Con l’urto tra gli atomi si hanno, come già detto, gli aggregati e
quindi infiniti mondi, in parte simili al nostro, in parte diversi.
Gli atomi cadono in perpendicolare, dalla deviazione (clinamen) dato
dal loro scontro si hanno la costituzione delle cose.
L’anima,
principio di sensibilità e di conoscenza, è corporea, composta da
particelle sottili, diffuse in tutto l’organismo. Il conoscere è
sensazione, contatto tra le immagini (eidola) che si staccano dai
corpi, considerate come affluvi di atomi che colpiscono il soggetto.

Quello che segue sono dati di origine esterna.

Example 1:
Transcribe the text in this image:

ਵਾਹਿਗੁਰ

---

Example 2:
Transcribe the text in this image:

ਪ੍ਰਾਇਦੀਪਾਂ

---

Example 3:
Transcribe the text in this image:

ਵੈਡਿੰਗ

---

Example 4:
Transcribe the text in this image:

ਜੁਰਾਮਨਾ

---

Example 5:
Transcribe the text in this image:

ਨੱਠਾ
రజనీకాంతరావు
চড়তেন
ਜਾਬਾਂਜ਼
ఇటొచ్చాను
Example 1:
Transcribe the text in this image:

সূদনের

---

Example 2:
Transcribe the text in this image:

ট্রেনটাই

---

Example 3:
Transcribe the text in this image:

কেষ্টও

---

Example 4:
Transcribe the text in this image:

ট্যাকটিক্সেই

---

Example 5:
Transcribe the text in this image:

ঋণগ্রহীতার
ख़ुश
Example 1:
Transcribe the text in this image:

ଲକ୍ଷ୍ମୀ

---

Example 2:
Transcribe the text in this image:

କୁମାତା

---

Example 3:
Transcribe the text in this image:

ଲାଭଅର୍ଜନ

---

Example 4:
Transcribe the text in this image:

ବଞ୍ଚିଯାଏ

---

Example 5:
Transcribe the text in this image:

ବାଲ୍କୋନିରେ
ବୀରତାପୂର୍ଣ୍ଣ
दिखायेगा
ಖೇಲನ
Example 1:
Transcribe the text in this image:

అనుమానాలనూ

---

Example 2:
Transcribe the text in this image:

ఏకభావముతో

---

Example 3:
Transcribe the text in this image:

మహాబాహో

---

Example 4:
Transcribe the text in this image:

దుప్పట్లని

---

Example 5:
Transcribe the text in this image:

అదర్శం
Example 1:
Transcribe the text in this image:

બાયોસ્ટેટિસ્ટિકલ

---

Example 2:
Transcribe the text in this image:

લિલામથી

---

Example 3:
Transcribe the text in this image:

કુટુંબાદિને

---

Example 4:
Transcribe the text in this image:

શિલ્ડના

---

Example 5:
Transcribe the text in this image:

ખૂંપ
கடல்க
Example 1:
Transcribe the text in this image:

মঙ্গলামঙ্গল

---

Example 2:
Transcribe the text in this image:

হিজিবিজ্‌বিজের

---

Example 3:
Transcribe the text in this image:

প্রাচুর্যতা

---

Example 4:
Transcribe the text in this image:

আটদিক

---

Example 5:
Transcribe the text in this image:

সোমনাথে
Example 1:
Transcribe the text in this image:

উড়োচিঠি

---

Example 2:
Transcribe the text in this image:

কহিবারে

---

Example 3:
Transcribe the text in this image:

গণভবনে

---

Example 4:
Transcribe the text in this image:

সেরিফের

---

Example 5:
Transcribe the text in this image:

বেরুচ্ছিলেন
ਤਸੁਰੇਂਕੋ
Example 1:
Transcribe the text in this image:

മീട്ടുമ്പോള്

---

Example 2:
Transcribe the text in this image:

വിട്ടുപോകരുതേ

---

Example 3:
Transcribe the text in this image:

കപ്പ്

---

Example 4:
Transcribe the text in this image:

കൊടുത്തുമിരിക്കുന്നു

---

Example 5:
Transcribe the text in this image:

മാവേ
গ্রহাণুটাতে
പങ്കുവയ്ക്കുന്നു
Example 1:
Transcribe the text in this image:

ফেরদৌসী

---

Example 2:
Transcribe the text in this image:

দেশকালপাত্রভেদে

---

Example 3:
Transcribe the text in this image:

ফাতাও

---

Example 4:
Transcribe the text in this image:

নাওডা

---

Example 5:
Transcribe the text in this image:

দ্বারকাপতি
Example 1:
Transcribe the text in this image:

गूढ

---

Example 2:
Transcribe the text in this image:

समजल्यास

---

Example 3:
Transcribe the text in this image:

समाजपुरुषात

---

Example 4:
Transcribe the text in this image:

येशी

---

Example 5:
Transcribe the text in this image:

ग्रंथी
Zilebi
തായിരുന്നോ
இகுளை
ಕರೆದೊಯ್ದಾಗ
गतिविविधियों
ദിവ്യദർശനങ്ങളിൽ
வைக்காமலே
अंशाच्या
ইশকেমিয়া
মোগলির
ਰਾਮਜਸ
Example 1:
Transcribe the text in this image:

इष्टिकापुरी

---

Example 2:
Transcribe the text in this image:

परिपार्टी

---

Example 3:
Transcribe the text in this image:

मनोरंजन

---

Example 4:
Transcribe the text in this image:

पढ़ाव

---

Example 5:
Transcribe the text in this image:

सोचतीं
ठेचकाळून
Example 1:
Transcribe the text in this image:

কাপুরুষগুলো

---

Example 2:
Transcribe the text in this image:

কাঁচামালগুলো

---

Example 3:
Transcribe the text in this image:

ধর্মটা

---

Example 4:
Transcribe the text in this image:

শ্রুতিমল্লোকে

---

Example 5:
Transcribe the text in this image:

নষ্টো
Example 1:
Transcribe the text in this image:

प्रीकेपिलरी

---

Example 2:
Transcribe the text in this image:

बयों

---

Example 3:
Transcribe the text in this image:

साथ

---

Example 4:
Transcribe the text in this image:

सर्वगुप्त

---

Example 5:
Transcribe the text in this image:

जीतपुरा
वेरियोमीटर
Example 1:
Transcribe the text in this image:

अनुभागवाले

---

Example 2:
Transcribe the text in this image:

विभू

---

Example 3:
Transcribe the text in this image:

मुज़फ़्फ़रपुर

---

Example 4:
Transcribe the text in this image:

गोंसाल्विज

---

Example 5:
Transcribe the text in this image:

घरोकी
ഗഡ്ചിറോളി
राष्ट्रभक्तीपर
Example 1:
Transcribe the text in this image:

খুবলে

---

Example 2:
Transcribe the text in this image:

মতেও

Ogni sensazione si manifesta pertanto in una rappresentazione.
Convenzionale
è invece la costituzione di un linguaggio: “di
comune accordo, a seconda di ciascun popolo furono stabilite
particolari espressioni per potersi capire reciprocamente con la
maggiore chiarezza”.
Il
complesso di sensazioni, ricordi, prolessi, desideri e impulsi
costituiscono la concreta vita dell’uomo, tesa tra dolore (urto
disordinato di atomi) e piacere (equilibrio ed armonia). Ciò porta
Epicuro da un lato a negare che gli dei si occupino delle faccende
umane, dall’altro ad affermare che entro il mondo umano spetta
all’uomo di proporre e conquistare una certa misura (piacere). E
allora se equilibrio, ordine e misura tra gli atomi equivalgono a non
dolore, a mancanza di affanno e di pena; mentre lo scontro, l’urto,
equivalgono a dolore, noi non possiamo pensare agli dei come turbati
e affannati dietro le cose umane, ma come imperturbabili, al di là
da questo o da quel mondo. Perciò dice Epicuro “gli
dei imperturbati e imperturbabili vivono negli intermundia, là dove
non è tempesta”.
Infine la morte è semplicemente la dissoluzione di un aggregato di
atomi. La vita nell’uomo si scandisce tra due poli: piacere e
dolore. L’ignoranza della vera natura delle cose porta a turbamenti
e superstizioni, e quindi a dolore. La liberazione dall’ignoranza è
piacere. Il piacere è pertanto assenza di turbamento (atarassia) e
assenza di dolore (aponia), piacere stabile (catastematico) che si
contrappone agli affannosi piaceri fuggevoli. Il piacere è godimento
sereno del presente, senza alcuna ansia per il futuro. Per questo la
prudenza è la massima virtù, essa è saggio raziocinio, misura ed
equilibrio.
Epicuro
polemizza e rifiuta la politica (del suo tempo) basata sulla violenza
e sul dolore, ove il rapporto umano non si fonda su una consapevole
misura, ma sulla paura dei soggetti e dei dominanti,che cercano
prestigio, potenza, ricchezza per affrancarsi dalla paura degli
altri. Per Epicuro non esiste una legge universale, un criterio
assoluto che stabilisca cosa è giusto e l’ingiusto. La legge, la
giustizia, non è fondata su astratti concetti universali, né è per
natura: leggi, valori, giustizia esistono per convenzione, per
accordo tra uomini. Il diritto varia, pertanto, da luogo a luogo, e
anche nei vari luoghi è valido finché serve, ovvero finché si
conservano certe circostanze. “Non
è la giustizia un qualcosa che è per sé, ma solo nei rapporti
reciprochi e sempre a seconda dei luoghi ove si stringe un accordo di
non recare e di non ricevere danno, [per cui, segue] che una medesima
cosa non è per tutti giusta”.
Si realizza così l’amicizia
(la più vera forma politica e cioè armonico
e piacevole rapporto tra uomini liberi).